─── Document passage ───
- Type: Future soldier program
- Place of origin: Egypt

Service history
- Used by: See Users below

Production history
- Designer: AIO
- Manufacturer: AIO

= Egyptian Integrated Soldier System =

The Egyptian Integrated Soldier System (EISS) is an integrated surveillance and aiming ensemble that provides images from different electro/optical devices to a head-mounted display (HMD), and links these optics to either the daylight scope of an RPG-7 or a targeting dot sight on a machine gun or assault rifle. The Cairo-based AIO company, founded in 1984 and belonging to the Egypt Ministry of Defence, is currently providing the Egyptian military with the EISS (Egyptian Integrated Soldier System).

== Components ==
The Egyptian Integrated Soldier System consists of surveillance, aiming and control equipment. The system achieves the flexibility of use and lightness of weight as much as possible. It also achieves the highest degree of accuracy and durability in accordance with the standard global military specification.

Helmet group consists of:

• thermal observation sight.

• display screen is mounted in front of the soldier's eye.

Set of power supply and control:

• rechargeable batteries.

• control switch unit.

• battery level indicators.

Set of clothes and accessories:

• Tactical composite material helmet.

• military combat camouflaged protective vest.

• camouflaged back mounted bag.

• mounted 2.3-liter rehydration pouch.

• protective knee and elbow pads.

• back strap.

• antibacterial socks.

• antibacterial leather gloves.

• antibacterial desert boots.

Weapon group consists of:

• Thermal aiming sight.

The EISS aims mostly at increasing vision and aiming capabilities of soldiers and commanders, thus their lethality. Two versions of the system are available, the Commander one and the Soldier one, many elements being the same.

The Commander version is made of five elements, helmet system, weapon system, control and power, cables, and clothing kit. The helmet system sees an uncooled thermal camera fitted on the right of the helmet, the soldier seeing the generated image in its helmet mounted display.
─── Available data ───
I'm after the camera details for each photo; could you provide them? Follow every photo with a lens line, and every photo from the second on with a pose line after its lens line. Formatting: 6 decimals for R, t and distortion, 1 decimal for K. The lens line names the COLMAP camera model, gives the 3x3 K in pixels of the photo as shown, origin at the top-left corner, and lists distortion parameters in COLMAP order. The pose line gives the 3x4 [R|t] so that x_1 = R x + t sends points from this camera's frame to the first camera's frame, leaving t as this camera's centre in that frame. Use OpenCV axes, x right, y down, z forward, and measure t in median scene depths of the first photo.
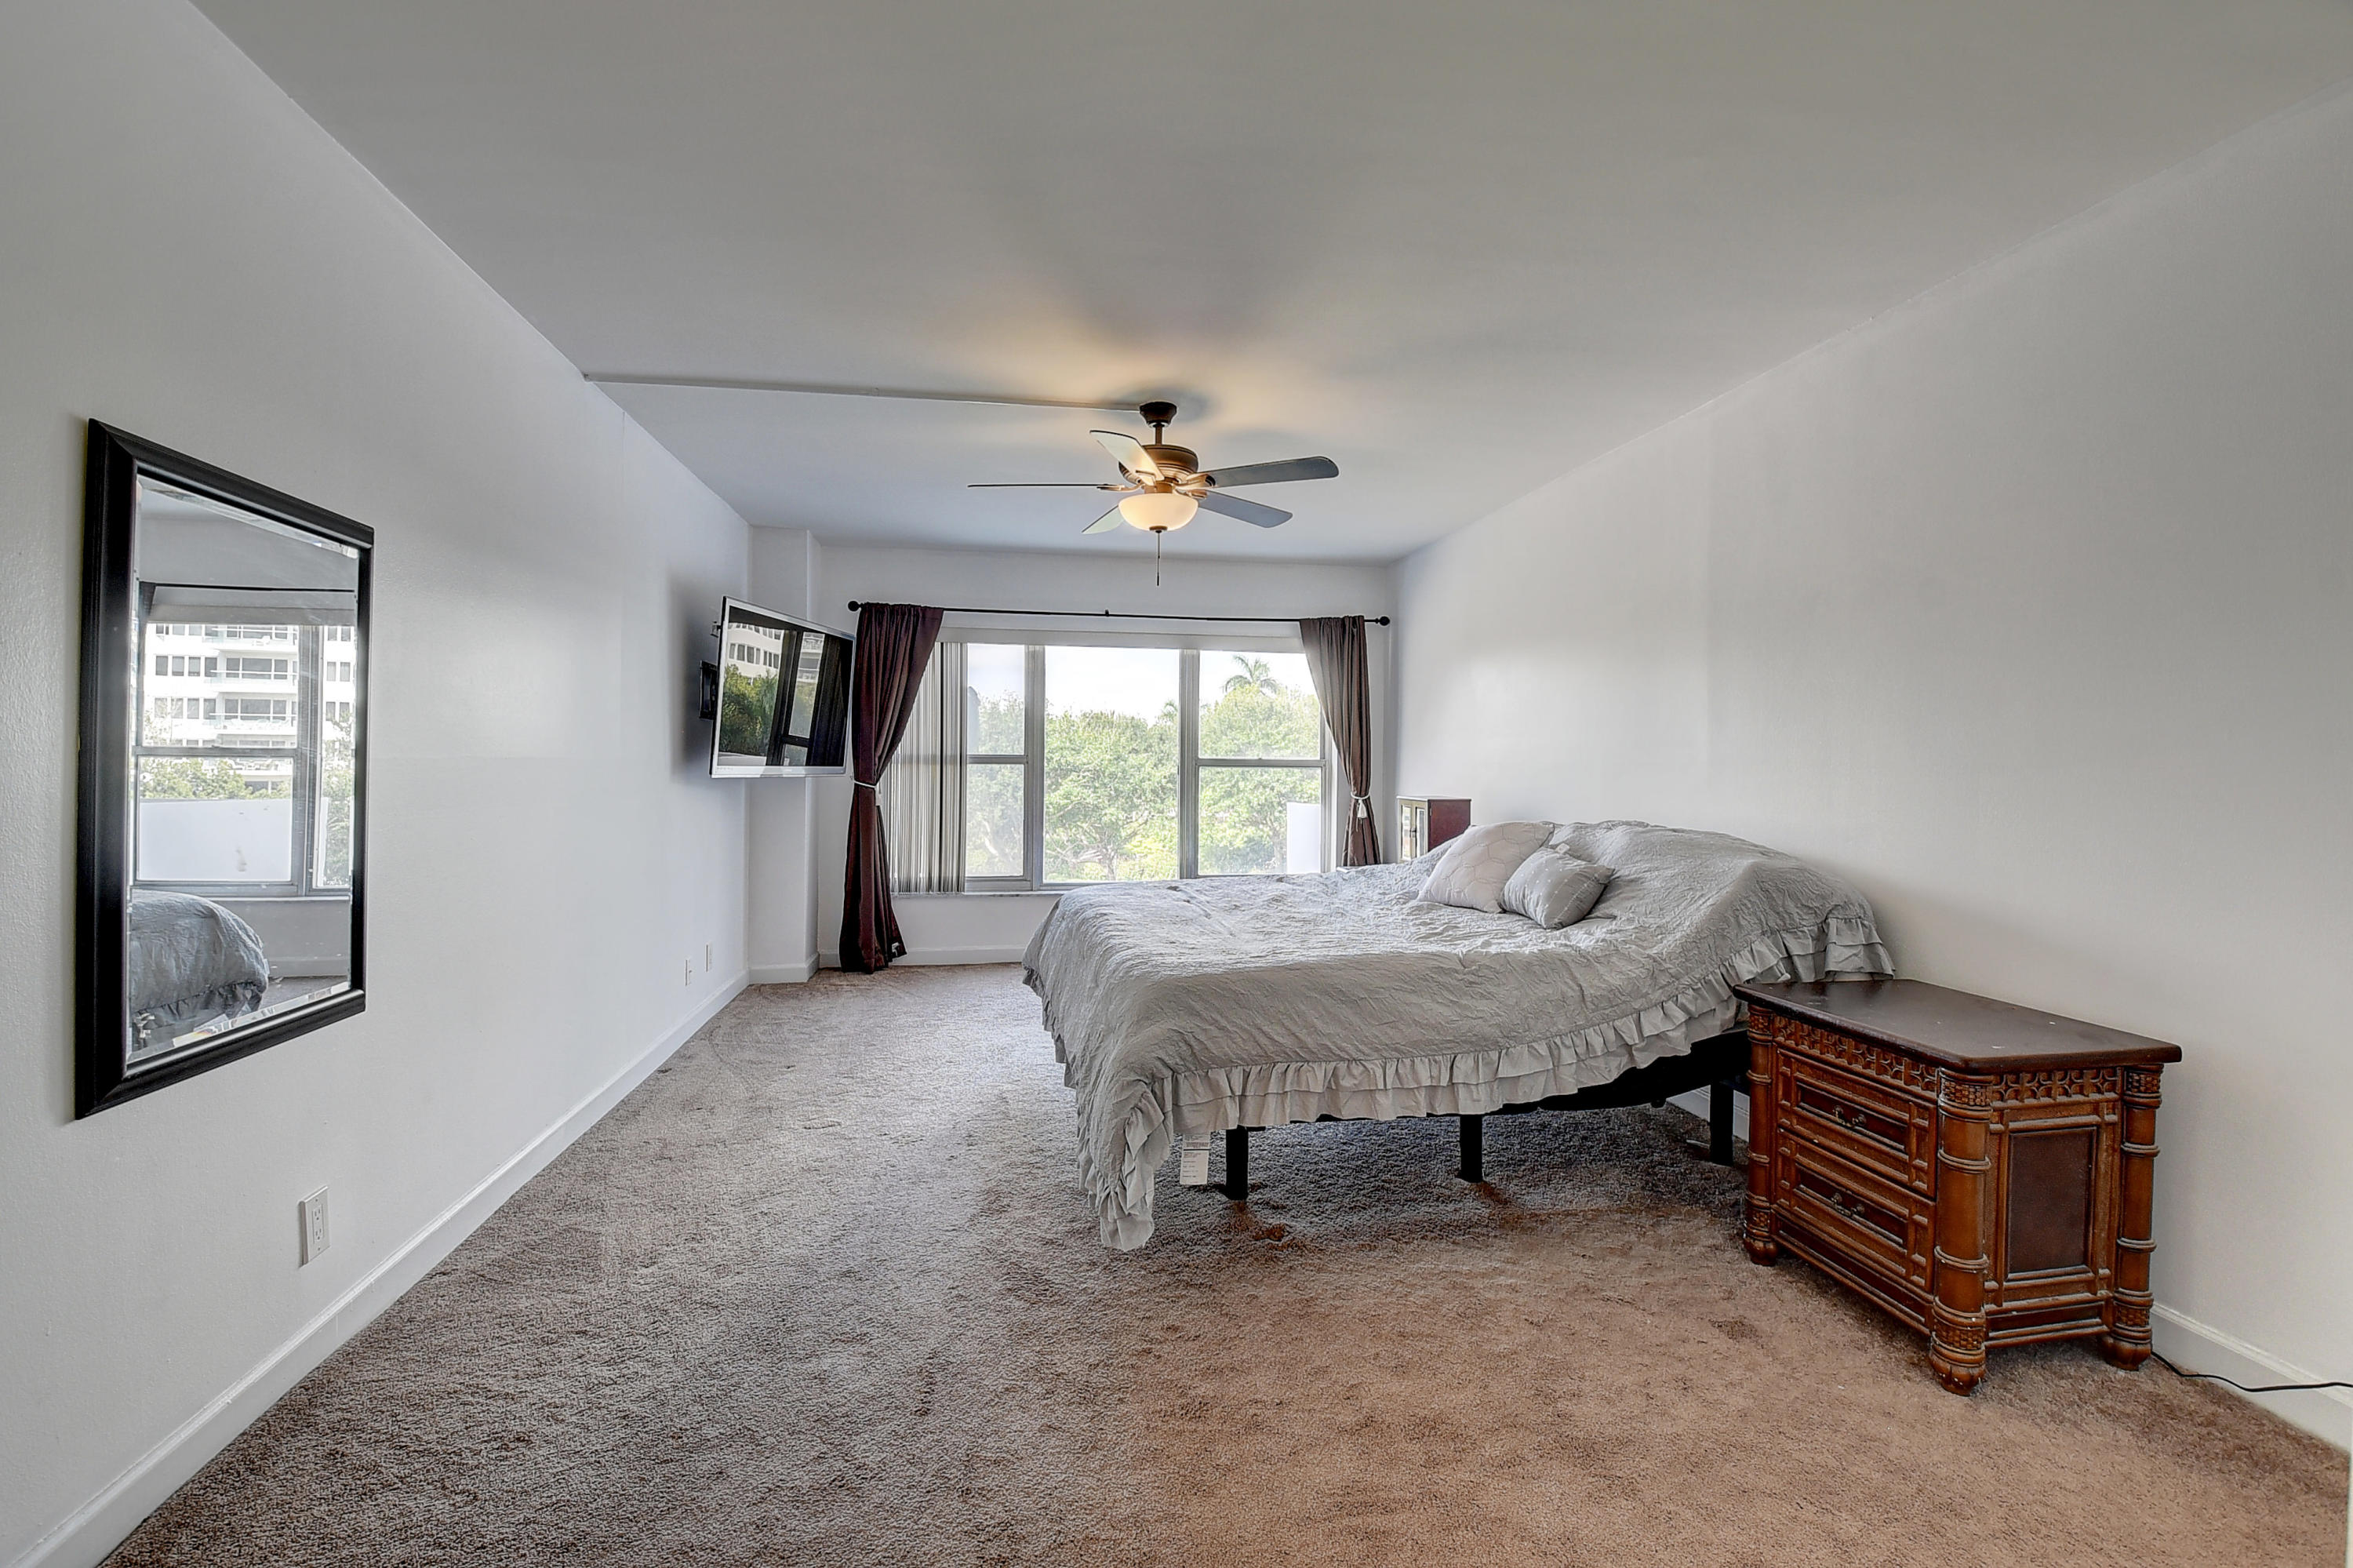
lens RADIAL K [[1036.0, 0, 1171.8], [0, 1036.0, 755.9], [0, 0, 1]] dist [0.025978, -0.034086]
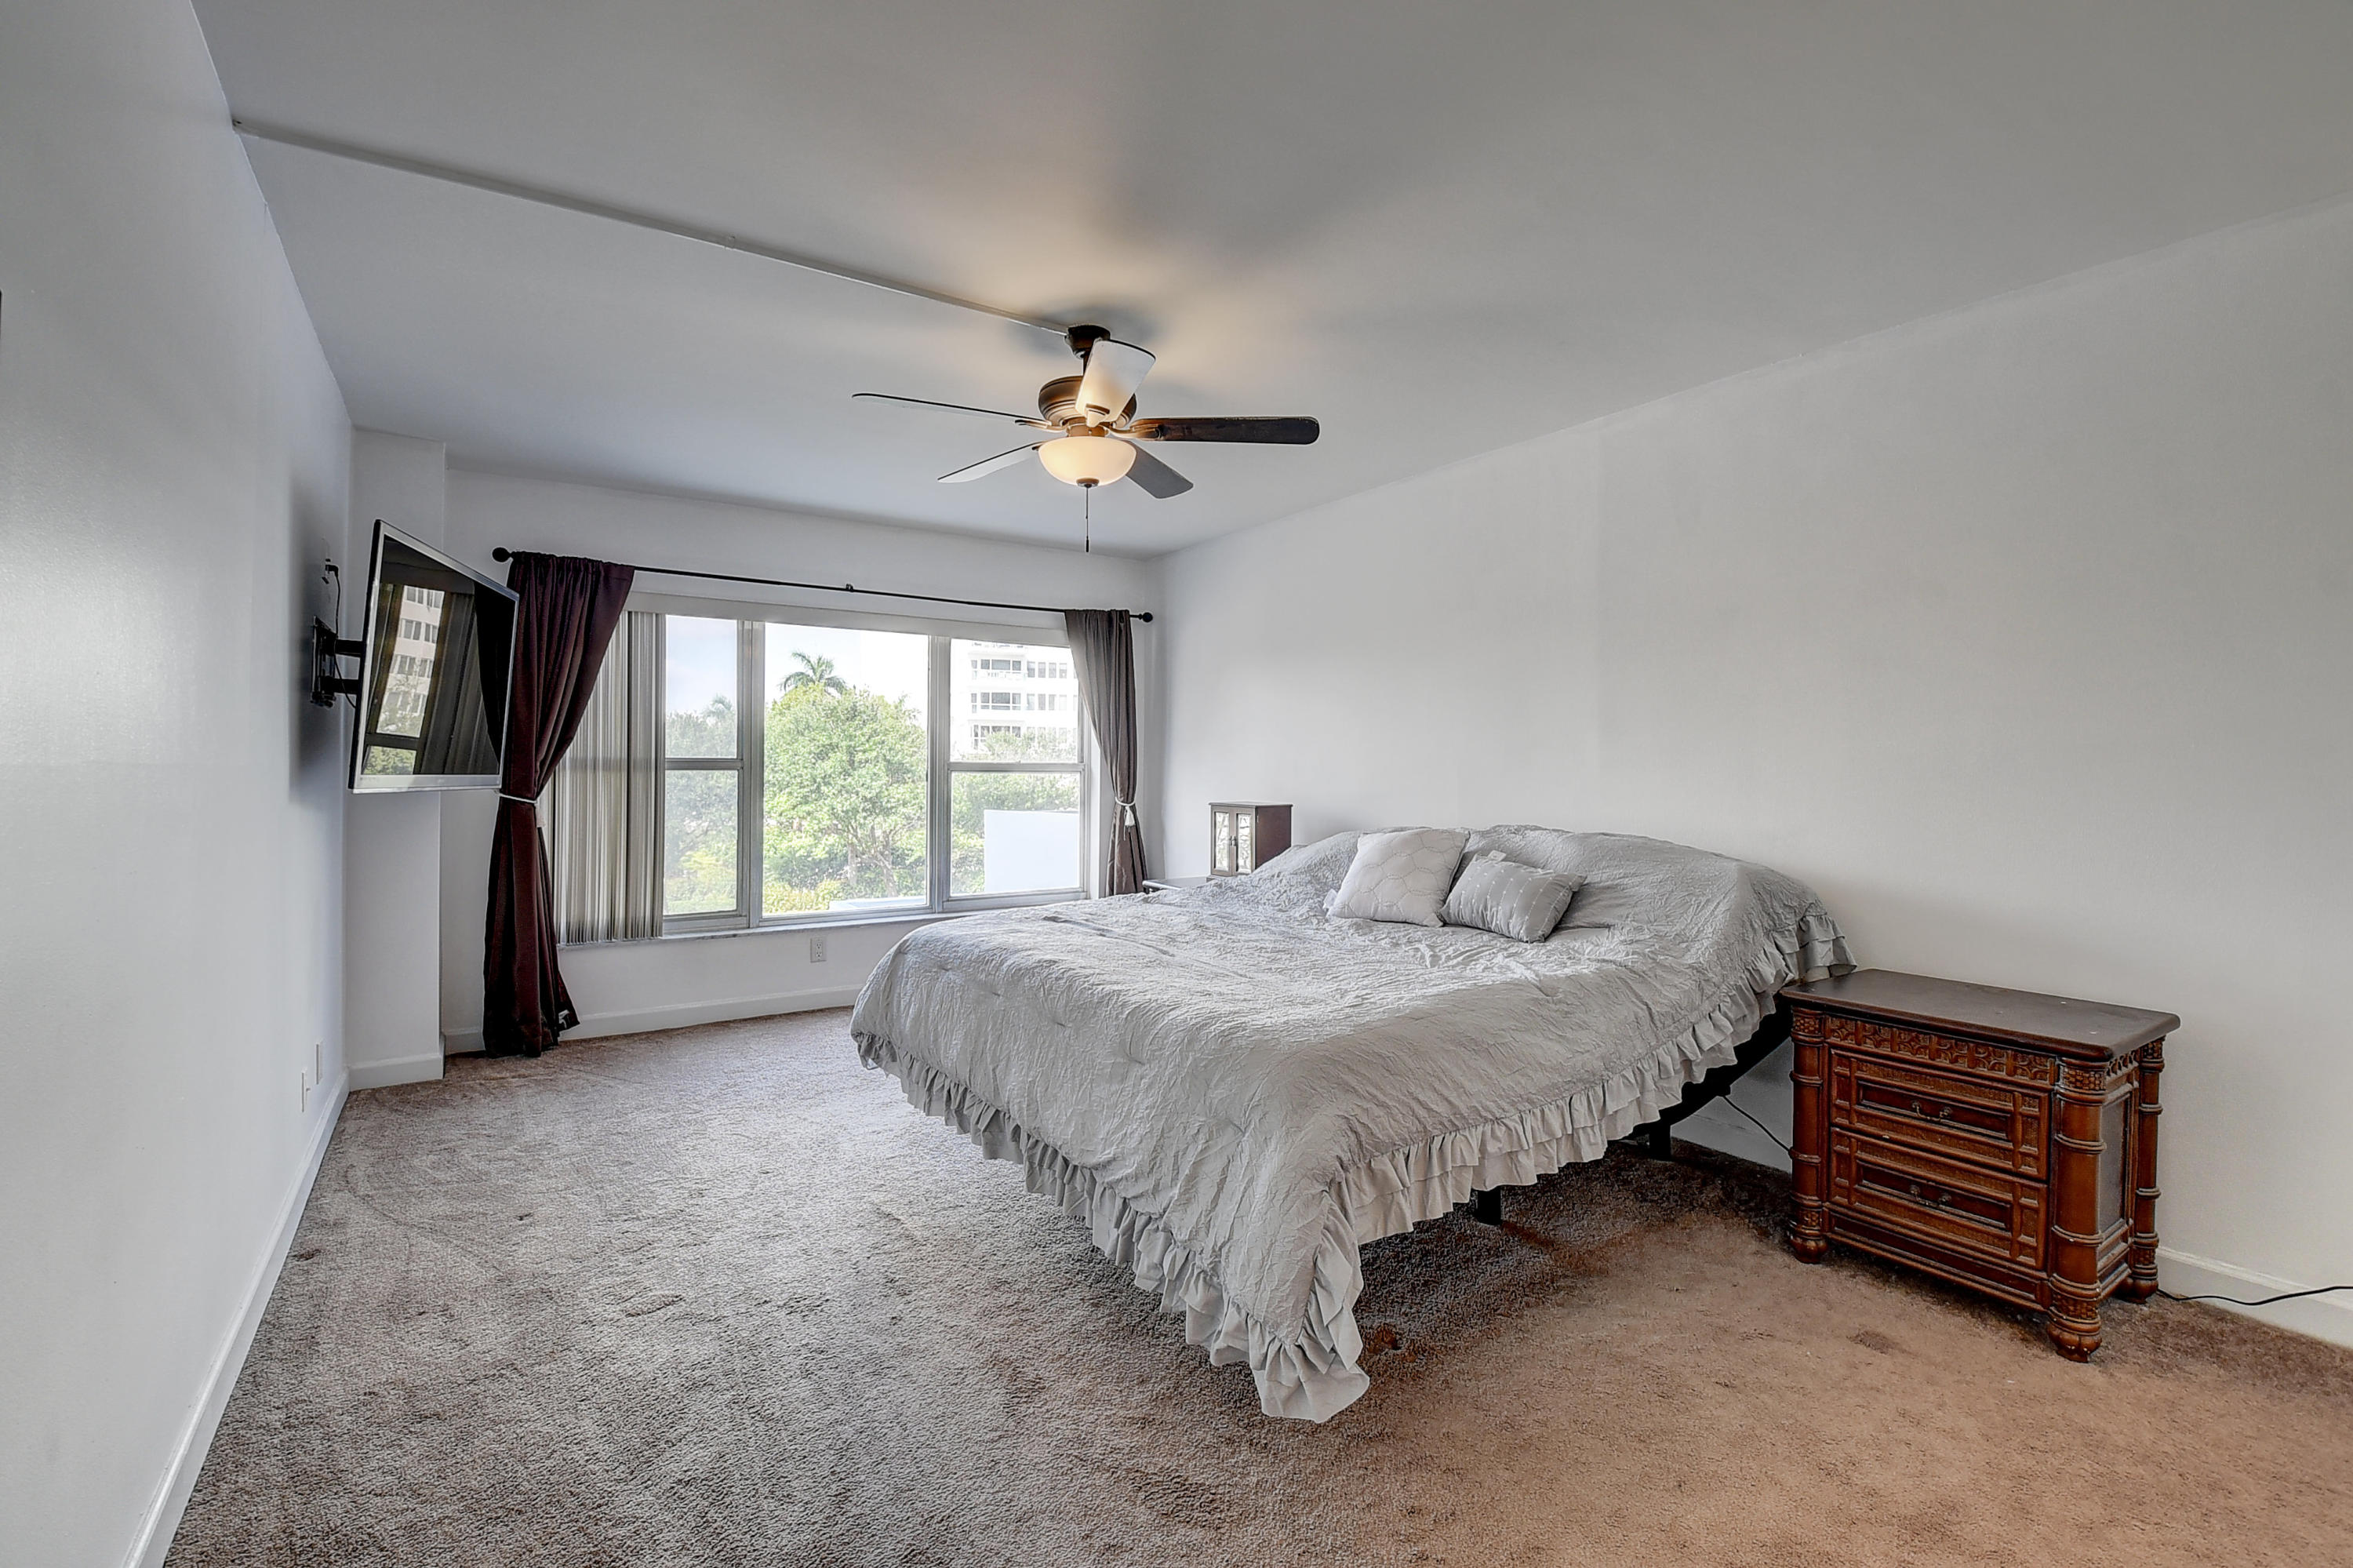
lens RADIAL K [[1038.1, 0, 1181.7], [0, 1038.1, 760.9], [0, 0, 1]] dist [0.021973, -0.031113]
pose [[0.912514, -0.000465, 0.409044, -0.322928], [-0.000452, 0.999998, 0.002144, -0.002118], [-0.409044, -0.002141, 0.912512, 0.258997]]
───
─── Available data ───
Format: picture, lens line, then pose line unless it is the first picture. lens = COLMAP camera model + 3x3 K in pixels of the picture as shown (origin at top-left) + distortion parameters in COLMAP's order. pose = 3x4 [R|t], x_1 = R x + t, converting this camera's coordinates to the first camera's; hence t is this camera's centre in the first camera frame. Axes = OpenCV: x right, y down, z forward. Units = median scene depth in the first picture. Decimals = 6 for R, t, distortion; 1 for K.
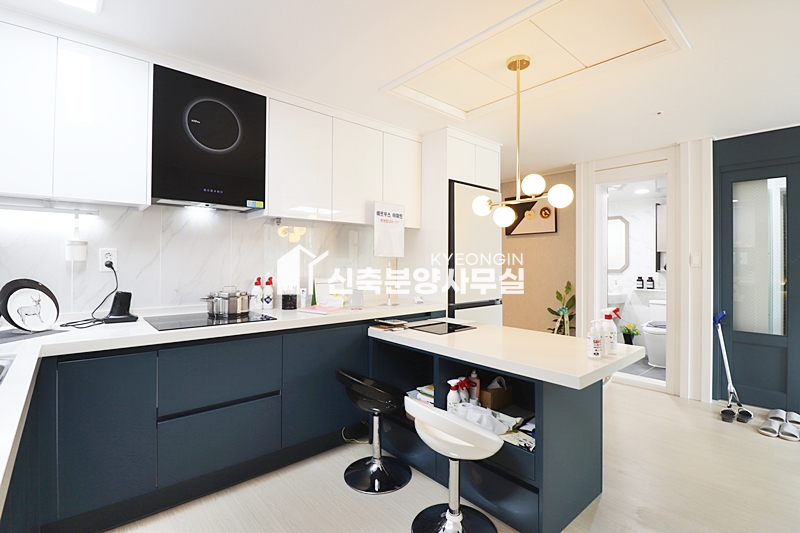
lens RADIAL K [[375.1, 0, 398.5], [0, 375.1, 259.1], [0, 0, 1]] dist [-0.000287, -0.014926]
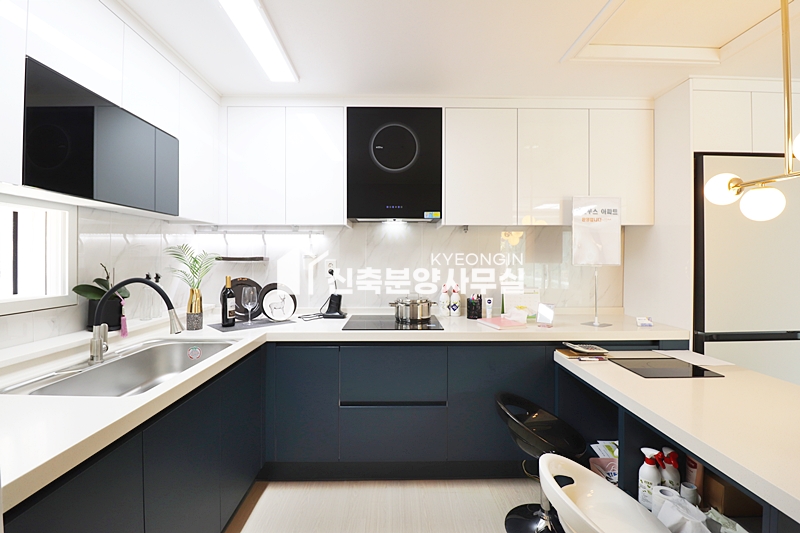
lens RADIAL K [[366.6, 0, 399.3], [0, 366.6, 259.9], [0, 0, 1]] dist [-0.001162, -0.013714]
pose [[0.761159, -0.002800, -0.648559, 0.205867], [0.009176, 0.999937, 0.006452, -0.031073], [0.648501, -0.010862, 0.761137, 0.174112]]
───
**Problem 1:** In the EISS article, condense the paragraph beginning "The Egyptian Integrated Soldier System consists of" into a short bulleted list that keeps its main facts.
**Problem 2:** From the EISS article, pull out the passage starting at "Weapon group consists" and ending at "helmet mounted display.", copying it word for word.

**Task result 1:**
- Made up of surveillance, aiming and control equipment
- Designed to be as flexible to use and as light as possible
- Built to the highest degree of accuracy and durability under the standard global military specification

**Task result 2:**
Weapon group consists of:

• Thermal aiming sight.

The EISS aims mostly at increasing vision and aiming capabilities of soldiers and commanders, thus their lethality. Two versions of the system are available, the Commander one and the Soldier one, many elements being the same.

The Commander version is made of five elements, helmet system, weapon system, control and power, cables, and clothing kit. The helmet system sees an uncooled thermal camera fitted on the right of the helmet, the soldier seeing the generated image in its helmet mounted display.